- Exercise directions
Copy the crawler description starting at the words "A tool to extract" and stopping after "or the clients.", changing "YouTube" to "Vimeo" everywhere in that part.

- Text shown
========================================

A tool to extract recommendations from YouTube.
It's a client / server architecture.
The server centralizes the recommendations crawled from YouTube, and any number of clients can be spawned to crawl YouTube.
Each client will:
- ask the server for a YouTube video URL to crawl
- crawl it (main info) as well as its channel and the first 10 recommendations
- send the result to the server
- iterate, using a brand new browser session such that history doesn't play a role
The most compute intensive operations are performed by the clients, so it's OK to have one server and many clients (hundreds or thousands probably work fine).
We don't know yet what we will do with the dataset exactly, this is a basis for research.
- a linux machine or something that runs
bash - the latest
dockerwithdocker compose
docker and docker compose are the easiest way to run either the server or the clients.
A script named setup-ubuntu is provided to install docker on a brand new Ubuntu Jammy machine.
Otherwise follow the official instructions, upon which the script is heavily inspired.
You'll need the node server itself, and another server that understands virtual hosts and SSL to do the SSL termination and forward the traffic to node.
I describe how to do that with apache because I'm more familiar with it, but a similar result
could be obtained with nginx for instance.
If you have docker compose, running:
./server <password>should be enough.
It is recommended to secure the connection with SSL.
Since having SSL certificates in node apps is usually a pain in the ass, I'm using Apache2 for the SSL termination, and it uses mod_proxy to forward the requests to node.
If you have apache2 installed, you can use
the example vhost, adapting what's necessary (a priori only the ServerName) to route the traffic to node.

========================================

- Supplied material
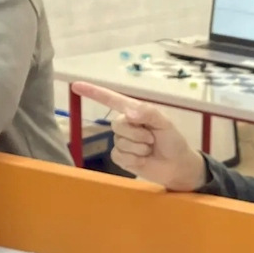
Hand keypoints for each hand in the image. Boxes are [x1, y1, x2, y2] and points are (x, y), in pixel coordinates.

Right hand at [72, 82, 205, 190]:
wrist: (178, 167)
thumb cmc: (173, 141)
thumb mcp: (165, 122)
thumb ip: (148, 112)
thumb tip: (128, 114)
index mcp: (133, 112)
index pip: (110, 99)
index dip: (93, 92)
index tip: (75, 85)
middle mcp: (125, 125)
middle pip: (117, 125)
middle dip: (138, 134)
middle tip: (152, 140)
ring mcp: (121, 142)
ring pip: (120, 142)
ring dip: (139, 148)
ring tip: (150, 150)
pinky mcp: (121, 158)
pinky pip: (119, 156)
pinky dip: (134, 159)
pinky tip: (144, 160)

========================================

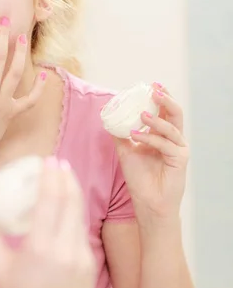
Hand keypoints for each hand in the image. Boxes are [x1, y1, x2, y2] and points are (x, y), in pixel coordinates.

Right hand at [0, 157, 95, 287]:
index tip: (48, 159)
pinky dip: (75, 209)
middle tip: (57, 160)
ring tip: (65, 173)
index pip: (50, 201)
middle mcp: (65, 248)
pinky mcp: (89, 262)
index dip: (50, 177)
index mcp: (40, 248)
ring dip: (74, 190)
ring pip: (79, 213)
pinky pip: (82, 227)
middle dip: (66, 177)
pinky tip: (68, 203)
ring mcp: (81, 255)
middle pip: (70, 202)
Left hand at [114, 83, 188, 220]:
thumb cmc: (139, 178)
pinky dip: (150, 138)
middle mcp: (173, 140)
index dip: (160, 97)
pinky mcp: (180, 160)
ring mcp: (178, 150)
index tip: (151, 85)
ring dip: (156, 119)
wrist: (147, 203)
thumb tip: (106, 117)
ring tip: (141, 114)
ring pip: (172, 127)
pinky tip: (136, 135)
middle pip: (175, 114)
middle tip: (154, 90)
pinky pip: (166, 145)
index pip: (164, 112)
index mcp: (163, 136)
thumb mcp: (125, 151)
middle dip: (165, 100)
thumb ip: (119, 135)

========================================

- Completed exercise
A tool to extract recommendations from Vimeo.
It's a client / server architecture.
The server centralizes the recommendations crawled from Vimeo, and any number of clients can be spawned to crawl Vimeo.
Each client will:
- ask the server for a Vimeo video URL to crawl
- crawl it (main info) as well as its channel and the first 10 recommendations
- send the result to the server
- iterate, using a brand new browser session such that history doesn't play a role
The most compute intensive operations are performed by the clients, so it's OK to have one server and many clients (hundreds or thousands probably work fine).
We don't know yet what we will do with the dataset exactly, this is a basis for research.
- a linux machine or something that runs
bash - the latest
dockerwithdocker compose
docker and docker compose are the easiest way to run either the server or the clients.